I have an after-work event tonight, and rather than leave my car in the garage overnight, I ran to work. Since I’ve moved to downtown Bellevue, I’ve done this a few times – and given that I’m running another half-marathon in 10 days, it was a great opportunity for a long training run before I begin to taper my mileage down a bit leading up to the race.
I’ve been a long-time user of a running companion app called Runtastic. It does the usual stuff of tracking mileage, route, pace, and giving voice updates at user specified intervals. I find it especially valuable when training or racing, because I usually have very specific pace goals.

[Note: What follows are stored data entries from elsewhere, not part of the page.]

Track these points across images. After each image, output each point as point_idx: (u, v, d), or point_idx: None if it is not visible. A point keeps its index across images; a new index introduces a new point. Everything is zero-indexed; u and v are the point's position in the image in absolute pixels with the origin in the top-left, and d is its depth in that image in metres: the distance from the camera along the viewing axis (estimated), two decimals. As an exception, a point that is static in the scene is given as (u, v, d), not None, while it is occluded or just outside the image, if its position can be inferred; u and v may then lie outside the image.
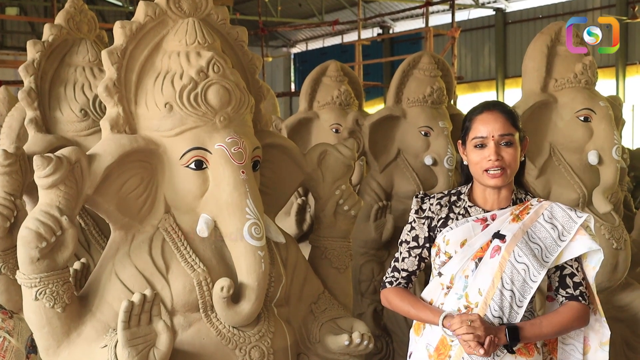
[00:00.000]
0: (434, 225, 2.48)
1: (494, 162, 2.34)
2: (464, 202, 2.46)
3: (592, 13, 20.25)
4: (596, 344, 2.44)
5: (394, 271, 2.54)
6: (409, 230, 2.53)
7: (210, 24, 2.67)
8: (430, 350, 2.40)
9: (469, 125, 2.43)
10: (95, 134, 3.21)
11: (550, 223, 2.37)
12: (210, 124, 2.48)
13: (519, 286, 2.30)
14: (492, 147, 2.34)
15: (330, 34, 25.44)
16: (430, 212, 2.49)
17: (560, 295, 2.40)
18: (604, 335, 2.43)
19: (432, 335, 2.41)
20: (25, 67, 3.19)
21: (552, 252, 2.34)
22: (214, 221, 2.49)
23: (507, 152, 2.36)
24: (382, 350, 4.56)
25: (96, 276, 2.53)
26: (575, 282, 2.38)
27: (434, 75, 4.60)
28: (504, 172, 2.35)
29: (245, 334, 2.51)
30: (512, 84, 21.46)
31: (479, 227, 2.40)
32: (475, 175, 2.44)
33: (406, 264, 2.51)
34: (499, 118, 2.38)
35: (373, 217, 4.44)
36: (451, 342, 2.34)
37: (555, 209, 2.41)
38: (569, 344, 2.47)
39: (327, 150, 2.91)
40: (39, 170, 2.26)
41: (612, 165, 3.72)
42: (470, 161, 2.43)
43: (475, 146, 2.39)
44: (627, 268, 3.82)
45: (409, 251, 2.51)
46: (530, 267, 2.29)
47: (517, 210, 2.40)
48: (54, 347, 2.39)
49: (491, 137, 2.35)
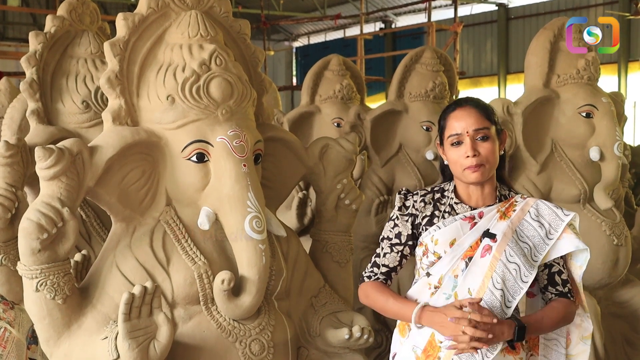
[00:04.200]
0: (418, 223, 2.43)
1: (471, 159, 2.30)
2: (449, 199, 2.43)
3: (595, 9, 20.22)
4: (577, 337, 2.44)
5: (373, 266, 2.47)
6: (392, 227, 2.47)
7: (213, 17, 2.66)
8: (418, 352, 2.34)
9: (443, 124, 2.40)
10: (97, 126, 3.21)
11: (537, 221, 2.35)
12: (212, 116, 2.48)
13: (509, 286, 2.26)
14: (469, 143, 2.31)
15: (333, 28, 25.40)
16: (413, 209, 2.44)
17: (550, 292, 2.38)
18: (586, 329, 2.43)
19: (419, 336, 2.35)
20: (27, 58, 3.19)
21: (540, 250, 2.32)
22: (215, 214, 2.49)
23: (484, 147, 2.32)
24: (382, 345, 4.56)
25: (97, 268, 2.53)
26: (564, 280, 2.38)
27: (436, 70, 4.60)
28: (482, 167, 2.32)
29: (245, 327, 2.51)
30: (514, 80, 21.43)
31: (467, 226, 2.36)
32: (456, 174, 2.40)
33: (387, 259, 2.45)
34: (472, 113, 2.35)
35: (374, 211, 4.45)
36: (440, 344, 2.28)
37: (541, 207, 2.38)
38: (552, 339, 2.45)
39: (329, 144, 2.91)
40: (40, 161, 2.26)
41: (614, 162, 3.72)
42: (449, 160, 2.40)
43: (452, 144, 2.36)
44: (627, 264, 3.82)
45: (390, 247, 2.46)
46: (521, 267, 2.26)
47: (502, 207, 2.38)
48: (55, 339, 2.40)
49: (466, 133, 2.32)
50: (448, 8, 21.31)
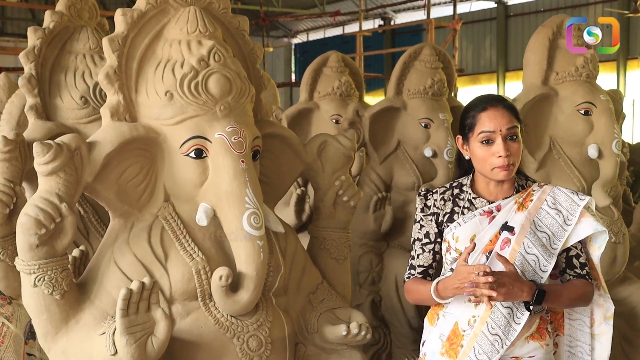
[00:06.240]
0: (441, 221, 2.53)
1: (503, 159, 2.37)
2: (468, 194, 2.50)
3: (594, 7, 20.23)
4: (600, 317, 2.51)
5: (410, 268, 2.61)
6: (419, 229, 2.60)
7: (212, 13, 2.66)
8: (443, 340, 2.46)
9: (473, 122, 2.45)
10: (96, 121, 3.21)
11: (554, 209, 2.42)
12: (210, 113, 2.48)
13: (529, 276, 2.35)
14: (501, 144, 2.38)
15: (332, 25, 25.40)
16: (435, 207, 2.55)
17: (568, 274, 2.46)
18: (608, 309, 2.50)
19: (445, 325, 2.47)
20: (25, 53, 3.18)
21: (559, 238, 2.39)
22: (213, 210, 2.49)
23: (514, 147, 2.41)
24: (380, 341, 4.57)
25: (95, 264, 2.53)
26: (582, 263, 2.46)
27: (435, 67, 4.59)
28: (512, 166, 2.40)
29: (243, 323, 2.51)
30: (513, 77, 21.45)
31: (485, 221, 2.44)
32: (481, 171, 2.47)
33: (421, 259, 2.59)
34: (505, 113, 2.42)
35: (372, 208, 4.44)
36: (463, 332, 2.39)
37: (557, 194, 2.45)
38: (577, 319, 2.54)
39: (327, 140, 2.91)
40: (38, 157, 2.26)
41: (612, 159, 3.73)
42: (475, 157, 2.45)
43: (482, 142, 2.41)
44: (625, 262, 3.83)
45: (422, 247, 2.59)
46: (540, 258, 2.35)
47: (520, 197, 2.44)
48: (52, 334, 2.39)
49: (499, 131, 2.39)
50: (447, 5, 21.34)
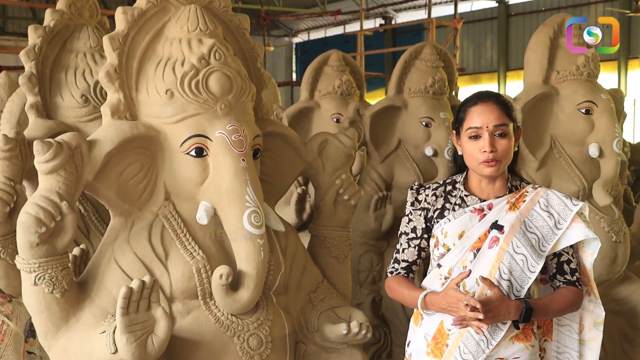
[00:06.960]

Having a voice tell me how long the last mile/half-mile/km took me let’s me know if I’m running too fast (and burning out) or too slow (and putting my goals in jeopardy). Granted, I have a pretty good internal clock, and usually run my paces pretty well withouth “help”, but the feedback is really useful to me.
Today, I took off from home, started spacing out, and before long, I was a mile or two from home…when I noticed that I had not received any voice feedback yet. I knew exactly what happened (because it’s happened before). When you start the app, it gives you a 15 second timer before the tracking actually starts, along with the ability to add time to the delay up to two minutes or so. I LOVE this feature, because I can give myself time to put my phone into my running belt, walk twenty yards and curse myself for having such a painful hobby before actually exerting any physical energy.
Unfortunately, at least 25% of the time I use the app the countdown fails. But I never know it failed until too late.
What happens is that the countdown stops at 1 second. I hear the voice prompt count down 5-4-3-2-1, and I think it’s tracking, but it’s stuck on one second.
Today was extra painful not only because I wanted to see how I was doing on “race pace”, but after I discoverd it failed, I restarted the app, set the countdown again…and it “hung” on one second again.
Now, it’s a bug – that’s for sure. Some testers I know would automatically assume that every user in the world was hitting this bug and that public shaming of the company would be the next course of action. I, however, realize that context plays a role in many (every?) part of software engineering, and that given the value I get from the product (and my very amateur level of running) that while this is a painfully annoying bug, it’s not the end of the world.
Given that I wasn’t concerned at all with pace for the remaining 5+ miles of my commute, my mind began to wander. What follows is a completely made up story of how a Runtastic engineer may discover this issue without me, or anyone else, reporting it.
Pointy Haired Runtastic Manager: Hey super-smart employee (sse). Our default time for delay before a run is 15 seconds. Can you look at the data and see if our estimate for a default delay length is in the ballpark of what people actually use? Someone on the train told me that they though 30 seconds would be a lot better. I don’t think they’re right, but I want to make a decision based on data.
Super Smart Employee (sse): Sure boss. That data is pretty easy to pull. I’ll take a look!
What SSE is about to do at this point is gather Business Intelligence. They want to use data to make a business decision.
SSE looks at hundreds of thousands of activities from the past six months and sees that nearly 60% of the people just use the default 15 seconds. She quickly generates a scatter graph showing that shows the outliers and prepares it for her boss. Before sending, she realized that she wants to exclude the instances where people cancel the activity completely before the countdown completes (phone calls, cold feet (literally, and metaphorically), and a variety of other reasons could cause this). She filters the data and starts to send the report…but – while she’s there, she notices something…interesting. First, the number of “cancelled” activities seem high to her (over 15%). She flips the filter to look only at cancelled activities and things get weirder. Of the 15% of cancelled activities, 90% are cancelled at exactly 1 second.
That’s too weird to be true.
SSE looks at every activity where the timer was “killed” at one second. Often, those users started another activity within 10-15 minutes.
Or, maybe they all had the same model of phone.
Or maybe they were all running Spotify at the same time.
Or something. Remember. This story is completely made up.
The point is that SSE quickly went from gathering BI to using discovery and insight to find a pretty cool bug. Using data!
I told a story at a conference recently about a team I worked on that used an offshore vendor team to run through a large number of applications for app compatability testing. We asked them to take notes and to send a report, but not to bother filing bug reports.
Yeah – we had sufficient telemetry and monitoring that we knew about all the bugs and glitches (and had collected call stacks and other helpful information) already. Many, in fact, that the test team didn’t (or couldn’t) notice. Entering the bugs would have been a waste of time. In the rare cases where something weird happened that we didn’t track, we immediately added the appropriate instrumentation to track that class of failure in the future.
I expect that for most of you, my world isn’t your world. But in my world, data driven engineering is critical.
Since I don’t know how made up my made up story really is, I’m going to report it to Runtastic anyway. I can’t predict the future (or anything else), but I hope the reply to my complaint is, “Yeah – we already knew about that. From the data”.